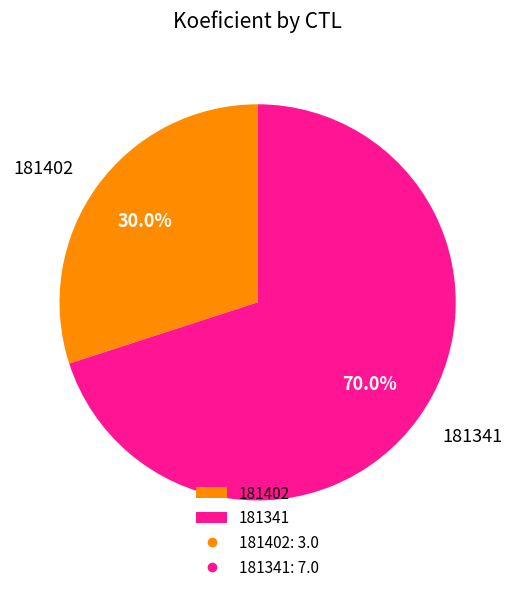

What is the total percentage of 181402 and 181341?

100.0%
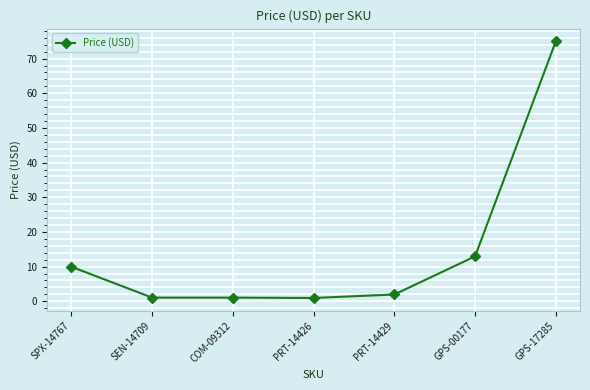

The chart shows a value of 20.3 at GPS-00177. True or false?

False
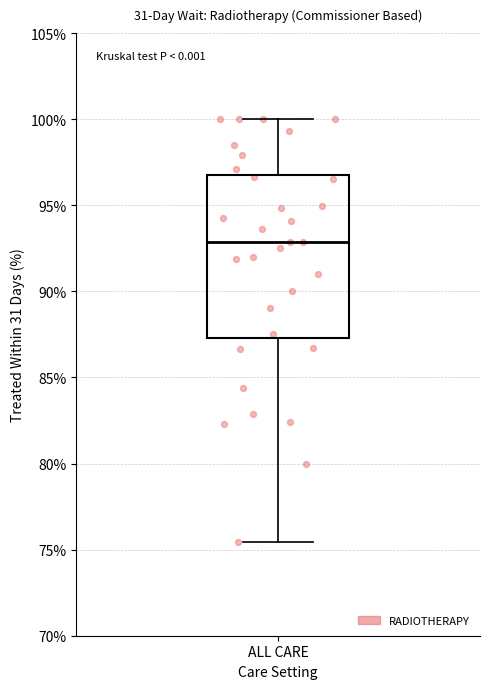

Where does the lower whisker of the box for ALL CARE end on the y-axis? The values are not printed on the chart, so give them approximately, as read against the axis.

75.5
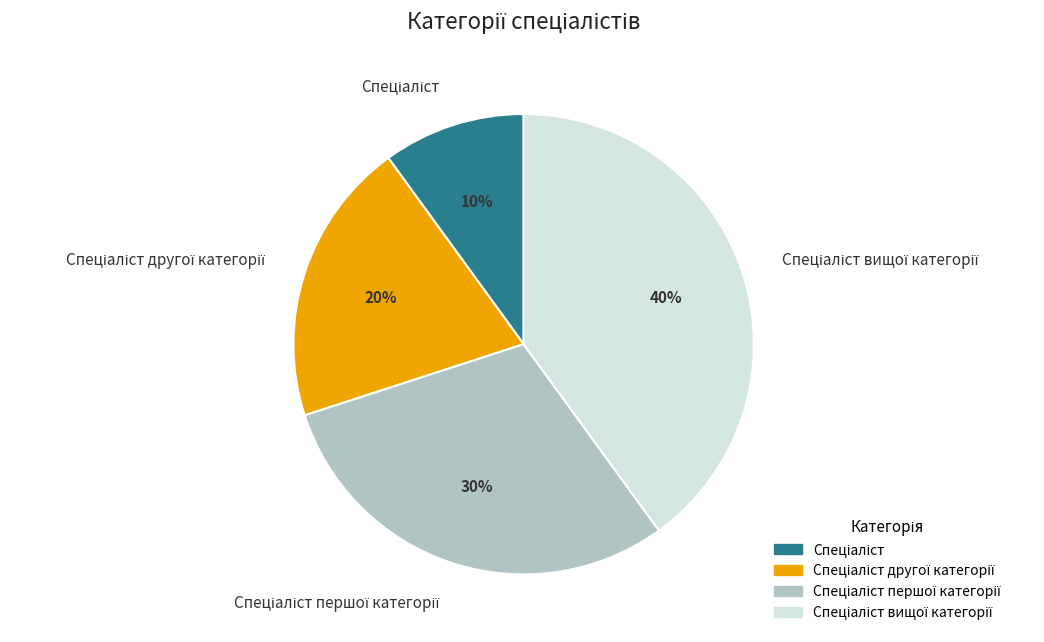

To the nearest percent, what is the difference between the largest and smallest slice percentages?

30%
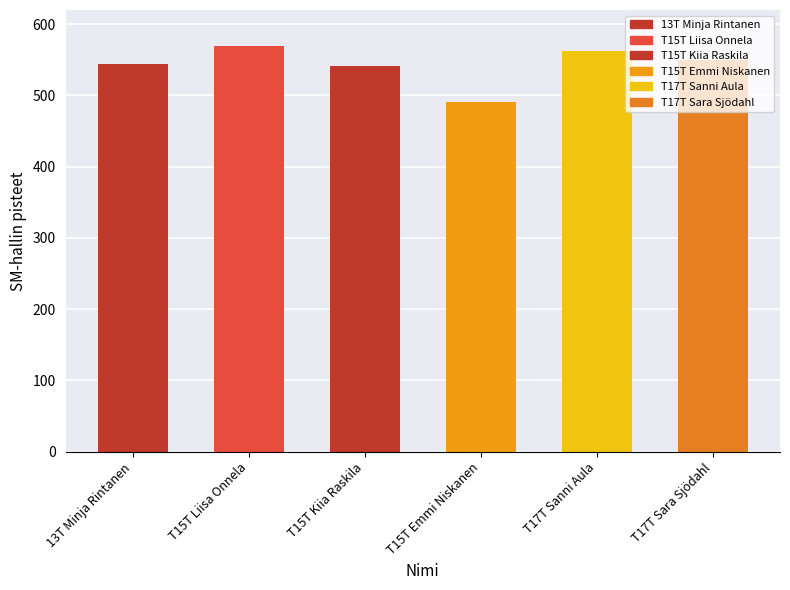

Which category has the highest value across all series?

T15T Liisa Onnela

Assignment: Give back all of the data above word for word, leaving out the pictures.

Written solution:
What is the total percentage of 181402 and 181341?

100.0%

The chart shows a value of 20.3 at GPS-00177. True or false?

False

Where does the lower whisker of the box for ALL CARE end on the y-axis? The values are not printed on the chart, so give them approximately, as read against the axis.

75.5

To the nearest percent, what is the difference between the largest and smallest slice percentages?

30%

Which category has the highest value across all series?

T15T Liisa Onnela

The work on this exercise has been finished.